Being wrong can be so humiliating.

 

There’s a writer named Kathryn Schulz who calls herself a professional “wrongologist.”  Clearly, that’s a title she made up, but it’s a pretty accurate description of what she studies.  She studies how—and why—people are wrong.  As she says, it’s a field of study with very little competition.  She says that we know on a theoretical level that human beings are fallible.  That we are prone to mistakes and errors of judgment.  But on an individual level, we almost never believe that we’re wrong.  That’s because, to begin with, realizing that we’re wrong can be uncomfortable, to say the least.  You can bet I felt like a fool as I left the airport, only to come back the next day.  But it’s also the way we’re brought up.  We learn as kids that being wrong might indicate we’re stupid or lazy.  We’re only given credit for the answers we get right on a test.  And so we build up this aversion to getting things wrong, even though “to err is human.”  And if we can barely handle our own wrongness, we can barely handle someone else’s.  She found that if someone disagrees with us, we’re likely to believe they’re either ignorant, stupid, or even evil.  Yikes.  Kathryn Schulz believes, based on her research, that our aversion to being wrong is the source of many of our practical and social problems.  And she’d like to do something about that.  Quite simply: she’d like us to get used to being wrong.[1]

 

Now, there are many ways to enter this story from the gospel of John.  You can go in by way of the blind man, and follow his incredible journey from beggar to disciple.  You can go by way of his parents, who shy away from answering too many questions about their son’s healing, so they can avoid the rejection of their community.  You can go in by way of Jesus, the disciples, the crowd.  But this week I want to enter this story as a Pharisee, because they are so afraid of being wrong.  And I don’t know about you, but I identify with their fear.
* * *
▶ _INSTRUCTIONS_
• 1. In the sermon excerpt about being wrong, what title does Kathryn Schulz give herself?
• 2. Reproduce the part of the sermon excerpt starting at "Now, there are" and ending at "with their fear.".
• 3. Carry the sermon on being wrong forward from its final sentence, "And I don't know about you, but I identify with their fear."
The material that comes next has no connection to the sermon excerpt about being wrong.

▶ _DATASET SECTION_
* * *
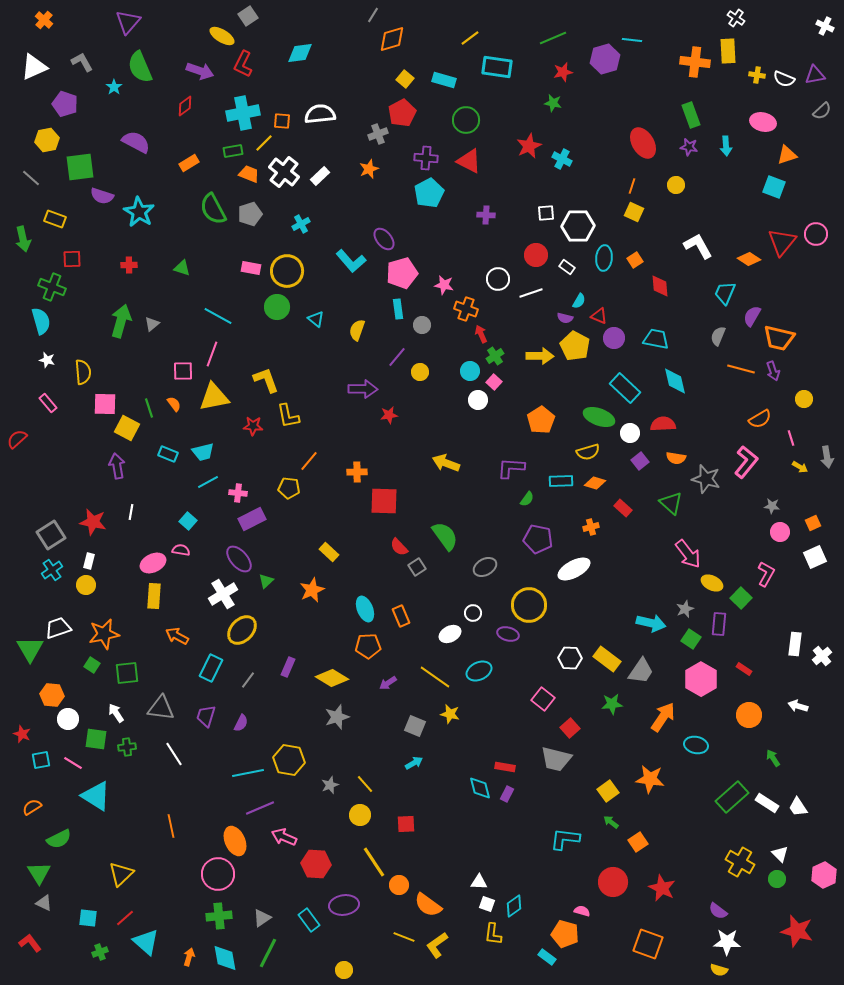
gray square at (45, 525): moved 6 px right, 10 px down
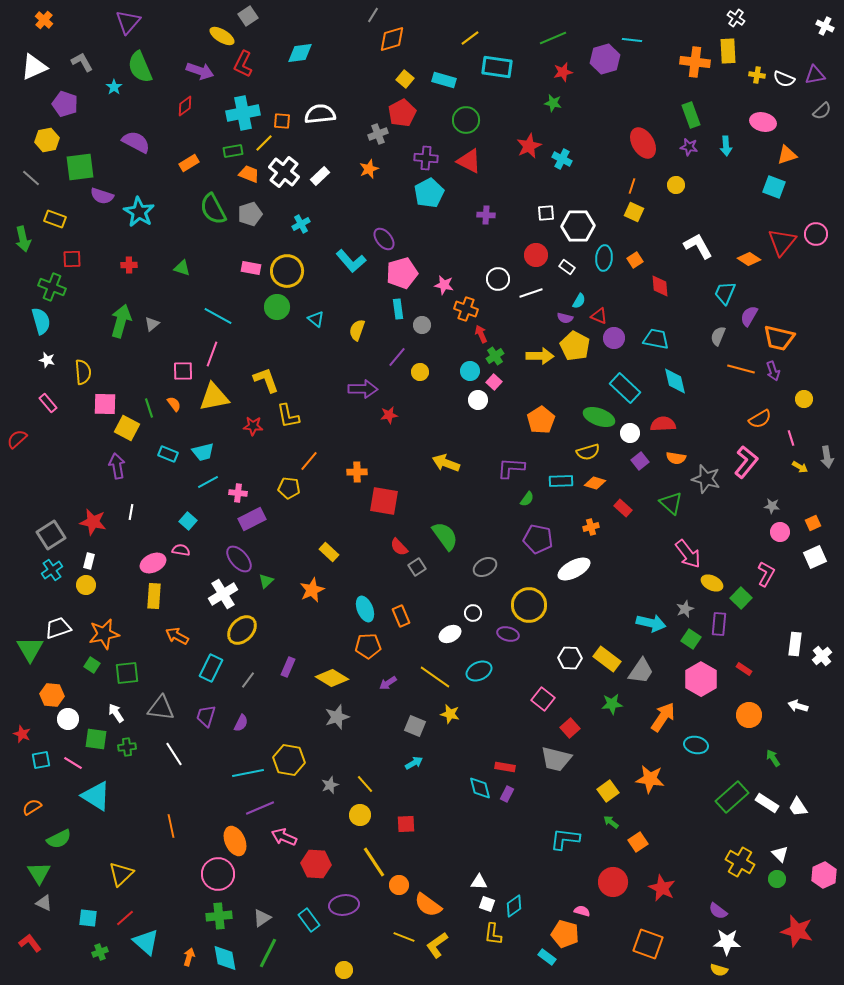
purple semicircle at (752, 316): moved 3 px left
red square at (384, 501): rotated 8 degrees clockwise
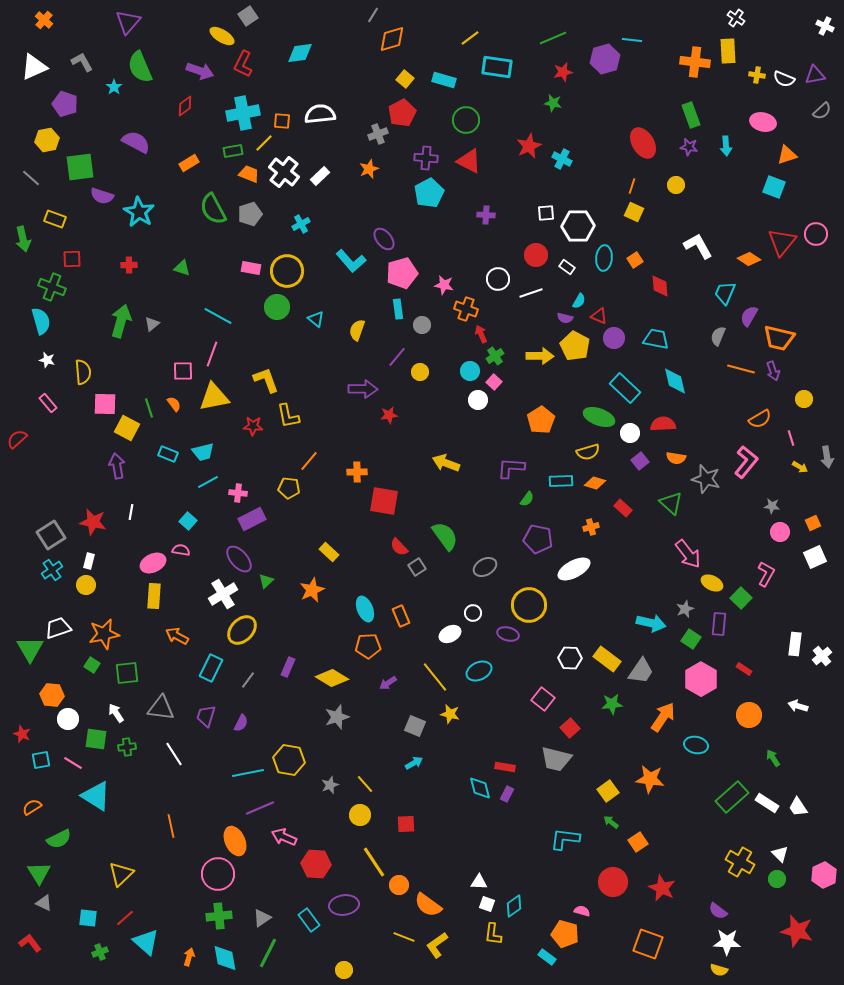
yellow line at (435, 677): rotated 16 degrees clockwise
* * *
▶ _EXPECTED RESULTS_
• 1. She calls herself a professional "wrongologist."

• 2.
Now, there are many ways to enter this story from the gospel of John.  You can go in by way of the blind man, and follow his incredible journey from beggar to disciple.  You can go by way of his parents, who shy away from answering too many questions about their son’s healing, so they can avoid the rejection of their community.  You can go in by way of Jesus, the disciples, the crowd.  But this week I want to enter this story as a Pharisee, because they are so afraid of being wrong.  And I don’t know about you, but I identify with their fear.

• 3.
 

The healing of the blind man takes up relatively little ink in this story, as you might notice.  Jesus doesn’t even ask the man he sees on the side of the road whether he wants to be healed.  He just heals him: bends over, scoops up some mud, and places it on the man’s eyes, and tells him to find the pool of Siloam.  That’s it.  It’s not more complicated than that.  The man, who has been blind from birth, is suddenly able to see.  Just like that: he’s living in a different reality.  This long story is not about the miracle itself.  Again, in this gospel, miracles are signs that point to things outside themselves.  The miracle is about more than just the healing.  This story is about how people react to the blind man’s healing.  And it’s not what you would expect.  If Disney was making a movie of this story, as soon as the man is healed, his parents would embrace him, tears streaming down their faces.  But that’s not what happens, is it?  As soon as the blind man receives his sight and looks for the first time at the light of day, everyone around him is thrown into darkness and confusion.

 

Why?  Why aren’t they celebrating?  Could it be because they’re afraid of being wrong?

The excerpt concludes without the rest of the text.